Profesor Jerónimo Saiz, Kepala Layanan Psikiatri Rumah Sakit Ramón y Cajal dan presiden Masyarakat Psikiatri Spanyol, menekankan pentingnya mengendalikan skizofrenia dengan pengobatan farmakologis yang memadai, dan memperingatkan bahwa pasien yang berhenti minum obat (sesuatu yang sering terjadi) kemungkinan lima kali lebih besar untuk mengalami kekambuhan dan memerlukan perawatan di rumah sakit, daripada mereka yang mempertahankan kepatuhan terapi.

Antipsikotik baru, yang diberikan melalui dosis bulanan tunggal, akan memudahkan pasien untuk melanjutkan pengobatan, mengurangi risiko ditinggalkannya terapi.
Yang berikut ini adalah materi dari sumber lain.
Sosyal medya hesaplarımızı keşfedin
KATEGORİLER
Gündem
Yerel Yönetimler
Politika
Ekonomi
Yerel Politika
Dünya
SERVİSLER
Baru-baru ini, sebuah obat baru berdasarkan paliperidone palmitate telah disajikan, yang, sebagaimana dijelaskan oleh Dr. Fernando Cañas, Kepala Layanan Psikiatri dari Rumah Sakit Jiwa Madrid Lafora Madrid, ditandai dengan tindakannya yang cepat dan berkepanjangan dan efektif dosis pertama.
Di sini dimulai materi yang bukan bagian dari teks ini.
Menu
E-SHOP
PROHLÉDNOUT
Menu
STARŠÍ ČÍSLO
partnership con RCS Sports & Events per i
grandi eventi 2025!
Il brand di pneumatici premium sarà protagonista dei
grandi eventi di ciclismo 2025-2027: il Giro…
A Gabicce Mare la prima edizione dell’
Antipsikotik baru juga memiliki keuntungan yang sangat penting, yaitu diberikan melalui dosis bulanan, yang akan memudahkan pasien untuk melanjutkan perawatan dan mengembangkan kegiatan sosial dan kerja secara normal, mengurangi risiko ditinggalkan dan, akibatnya, , kambuh dan rawat inap, yang selain membahayakan kesehatan orang sakit dan memperburuk prognosis penyakit, mengandaikan biaya ekonomi yang tinggi.

Sumber: Janssen

6 Cara Mengatasi Sakit Jiwa Ringan (November 2019).